Welcome to part two of our series on insurance terminology. Some of these definitions are common knowledge, while others might be more obscure. If you’re a new buyer, then you’ll want to know what you’re getting yourself into before you make any final decisions. That’s where we come in. Here are a few more terms to know before exercising your purchasing power!
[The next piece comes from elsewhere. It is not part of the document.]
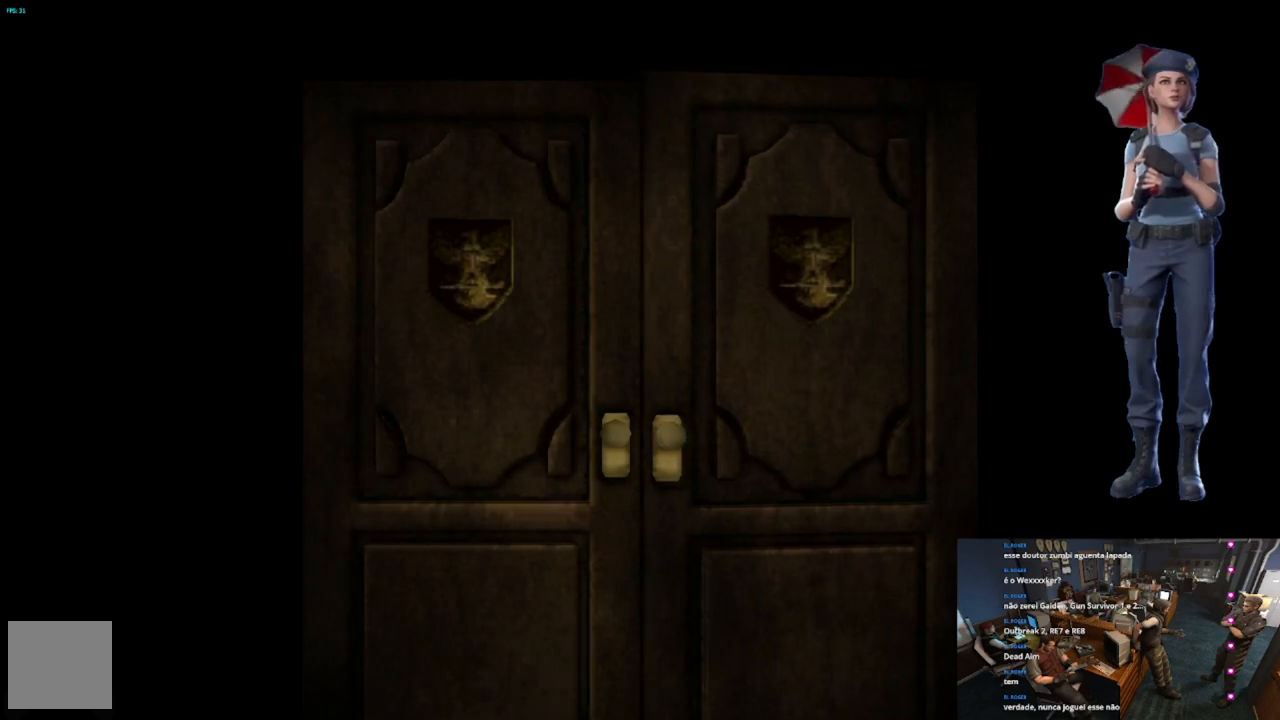
{"buttons": [], "left_stick": "center", "right_stick": "center", "events": [[283, "L1", "up"]]}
What is an allowed amount?
The allowed amount is the highest dollar amount that an insurance company will ever pay. Here’s an example of the world’s worst healthcare plan: 75% coinsurance, $9,900 deductible, with a $25 allowed amount. This scam means the highest amount the company would pay is $25, and only after you’ve paid the $9,900 deductible. Plus, you’ll have paid another $75 to obtain their $25 via coinsurance. Whoops! Buyer beware.
What is a condition?
In healthcare, a condition is the illness or disease covered or not covered by insurance. Be wary of insurance contracts that don’t cover common health problems like heart disease or cancer. They might serve for a broken leg, but nothing else.
What is a copayment?
Many insurance contracts involve some sort of a copayment when you use a particular service. Let’s say you need to visit the doctor for a health problem you recently noticed. The plan might note that the deductible is irrelevant for this service, but that there is a $25 copay. That means the visit is covered by insurance, and all you’ll have to pay is the $25. Not too shabby.
What is a covered charge?
Covered charges are exactly what they sound like: they’re charges made to the insurance provider for covered services. This is of particular relevance to those who might be traveling, because they’re more likely to need the healthcare services of an out-of-network establishment. Most insurance providers will place a strict limit on the covered charges when venturing out-of-network.